_WHAT YOU SHOULD DO:_
Please render the text in all the rows below as a Markdown table with two columns, No. and Line, giving each non-blank line its own number. Leave the pictures out.

===

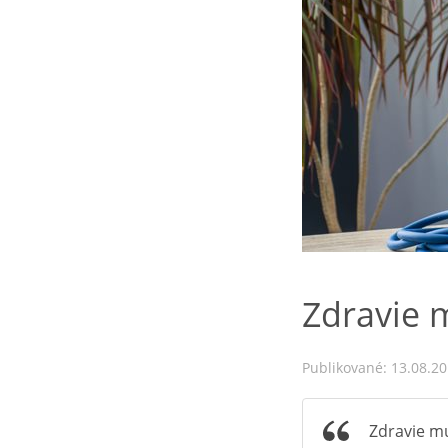
Zdravie 
Publikované: 13.08.2
Zdravie mu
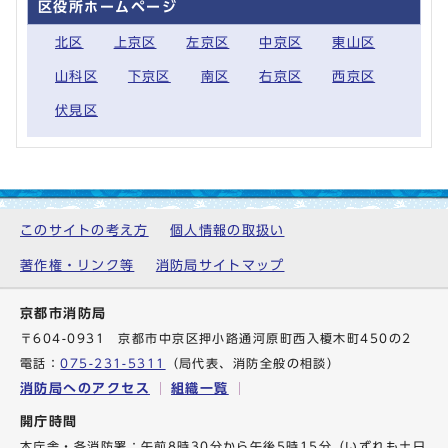
区役所ホームページ
北区
上京区
左京区
中京区
東山区
山科区
下京区
南区
右京区
西京区
伏見区
このサイトの考え方
個人情報の取扱い
著作権・リンク等
消防局サイトマップ
京都市消防局
〒604-0931 京都市中京区押小路通河原町西入榎木町450の2
電話：
075-231-5311
（局代表、消防全般の相談）
消防局へのアクセス
組織一覧
開庁時間
本庁舎・各消防署：午前8時30分から午後5時15分（いずれも土日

===

_ANSWER AREA:_
| No. | Line |
|---|---|
| 1 | Zdravie  |
| 2 | Publikované: 13.08.2 |
| 3 | Zdravie mu |
| 4 | 区役所ホームページ |
| 5 | 北区 |
| 6 | 上京区 |
| 7 | 左京区 |
| 8 | 中京区 |
| 9 | 東山区 |
| 10 | 山科区 |
| 11 | 下京区 |
| 12 | 南区 |
| 13 | 右京区 |
| 14 | 西京区 |
| 15 | 伏見区 |
| 16 | このサイトの考え方 |
| 17 | 個人情報の取扱い |
| 18 | 著作権・リンク等 |
| 19 | 消防局サイトマップ |
| 20 | 京都市消防局 |
| 21 | 〒604-0931 京都市中京区押小路通河原町西入榎木町450の2 |
| 22 | 電話： |
| 23 | 075-231-5311 |
| 24 | （局代表、消防全般の相談） |
| 25 | 消防局へのアクセス |
| 26 | 組織一覧 |
| 27 | 開庁時間 |
| 28 | 本庁舎・各消防署：午前8時30分から午後5時15分（いずれも土日 |